■ SUPPLIED MATERIAL
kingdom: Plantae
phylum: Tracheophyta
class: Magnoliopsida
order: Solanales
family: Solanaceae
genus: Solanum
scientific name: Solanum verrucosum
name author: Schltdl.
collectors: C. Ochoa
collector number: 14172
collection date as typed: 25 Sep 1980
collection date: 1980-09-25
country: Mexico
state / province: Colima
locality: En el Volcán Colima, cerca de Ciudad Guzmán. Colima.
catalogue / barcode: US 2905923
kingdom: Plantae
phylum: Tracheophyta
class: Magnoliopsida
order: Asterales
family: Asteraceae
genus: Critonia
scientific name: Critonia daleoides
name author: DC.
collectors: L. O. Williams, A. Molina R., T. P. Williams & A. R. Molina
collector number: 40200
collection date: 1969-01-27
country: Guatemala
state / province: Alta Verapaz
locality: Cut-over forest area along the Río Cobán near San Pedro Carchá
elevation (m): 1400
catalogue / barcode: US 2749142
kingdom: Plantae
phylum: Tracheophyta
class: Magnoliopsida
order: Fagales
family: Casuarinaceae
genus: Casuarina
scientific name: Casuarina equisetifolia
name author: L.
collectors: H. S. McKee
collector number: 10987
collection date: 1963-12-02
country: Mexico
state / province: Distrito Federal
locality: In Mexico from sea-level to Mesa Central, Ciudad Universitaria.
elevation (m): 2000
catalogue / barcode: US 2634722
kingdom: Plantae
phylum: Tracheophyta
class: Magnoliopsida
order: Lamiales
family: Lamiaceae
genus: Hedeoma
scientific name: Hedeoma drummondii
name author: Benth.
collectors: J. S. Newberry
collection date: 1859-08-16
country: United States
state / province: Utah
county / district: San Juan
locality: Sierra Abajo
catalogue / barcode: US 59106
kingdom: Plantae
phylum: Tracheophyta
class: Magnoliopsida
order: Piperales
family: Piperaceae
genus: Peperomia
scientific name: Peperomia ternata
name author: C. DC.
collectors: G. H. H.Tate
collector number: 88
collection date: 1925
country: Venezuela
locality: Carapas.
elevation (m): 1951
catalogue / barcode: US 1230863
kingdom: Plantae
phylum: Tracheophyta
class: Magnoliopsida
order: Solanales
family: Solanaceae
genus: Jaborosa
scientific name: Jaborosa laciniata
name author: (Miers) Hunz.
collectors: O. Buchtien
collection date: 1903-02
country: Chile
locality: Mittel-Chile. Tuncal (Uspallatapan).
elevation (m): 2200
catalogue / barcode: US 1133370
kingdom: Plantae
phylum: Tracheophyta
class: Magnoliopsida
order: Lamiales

■ PROBLEM TO WORK ON
Rewrite all the rows above, changing every "elevation (m)" to "elevation (meters)" and leaving everything else as it is.

■ PROBLEM SOLUTION
kingdom: Plantae
phylum: Tracheophyta
class: Magnoliopsida
order: Solanales
family: Solanaceae
genus: Solanum
scientific name: Solanum verrucosum
name author: Schltdl.
collectors: C. Ochoa
collector number: 14172
collection date as typed: 25 Sep 1980
collection date: 1980-09-25
country: Mexico
state / province: Colima
locality: En el Volcán Colima, cerca de Ciudad Guzmán. Colima.
catalogue / barcode: US 2905923
kingdom: Plantae
phylum: Tracheophyta
class: Magnoliopsida
order: Asterales
family: Asteraceae
genus: Critonia
scientific name: Critonia daleoides
name author: DC.
collectors: L. O. Williams, A. Molina R., T. P. Williams & A. R. Molina
collector number: 40200
collection date: 1969-01-27
country: Guatemala
state / province: Alta Verapaz
locality: Cut-over forest area along the Río Cobán near San Pedro Carchá
elevation (meters): 1400
catalogue / barcode: US 2749142
kingdom: Plantae
phylum: Tracheophyta
class: Magnoliopsida
order: Fagales
family: Casuarinaceae
genus: Casuarina
scientific name: Casuarina equisetifolia
name author: L.
collectors: H. S. McKee
collector number: 10987
collection date: 1963-12-02
country: Mexico
state / province: Distrito Federal
locality: In Mexico from sea-level to Mesa Central, Ciudad Universitaria.
elevation (meters): 2000
catalogue / barcode: US 2634722
kingdom: Plantae
phylum: Tracheophyta
class: Magnoliopsida
order: Lamiales
family: Lamiaceae
genus: Hedeoma
scientific name: Hedeoma drummondii
name author: Benth.
collectors: J. S. Newberry
collection date: 1859-08-16
country: United States
state / province: Utah
county / district: San Juan
locality: Sierra Abajo
catalogue / barcode: US 59106
kingdom: Plantae
phylum: Tracheophyta
class: Magnoliopsida
order: Piperales
family: Piperaceae
genus: Peperomia
scientific name: Peperomia ternata
name author: C. DC.
collectors: G. H. H.Tate
collector number: 88
collection date: 1925
country: Venezuela
locality: Carapas.
elevation (meters): 1951
catalogue / barcode: US 1230863
kingdom: Plantae
phylum: Tracheophyta
class: Magnoliopsida
order: Solanales
family: Solanaceae
genus: Jaborosa
scientific name: Jaborosa laciniata
name author: (Miers) Hunz.
collectors: O. Buchtien
collection date: 1903-02
country: Chile
locality: Mittel-Chile. Tuncal (Uspallatapan).
elevation (meters): 2200
catalogue / barcode: US 1133370
kingdom: Plantae
phylum: Tracheophyta
class: Magnoliopsida
order: Lamiales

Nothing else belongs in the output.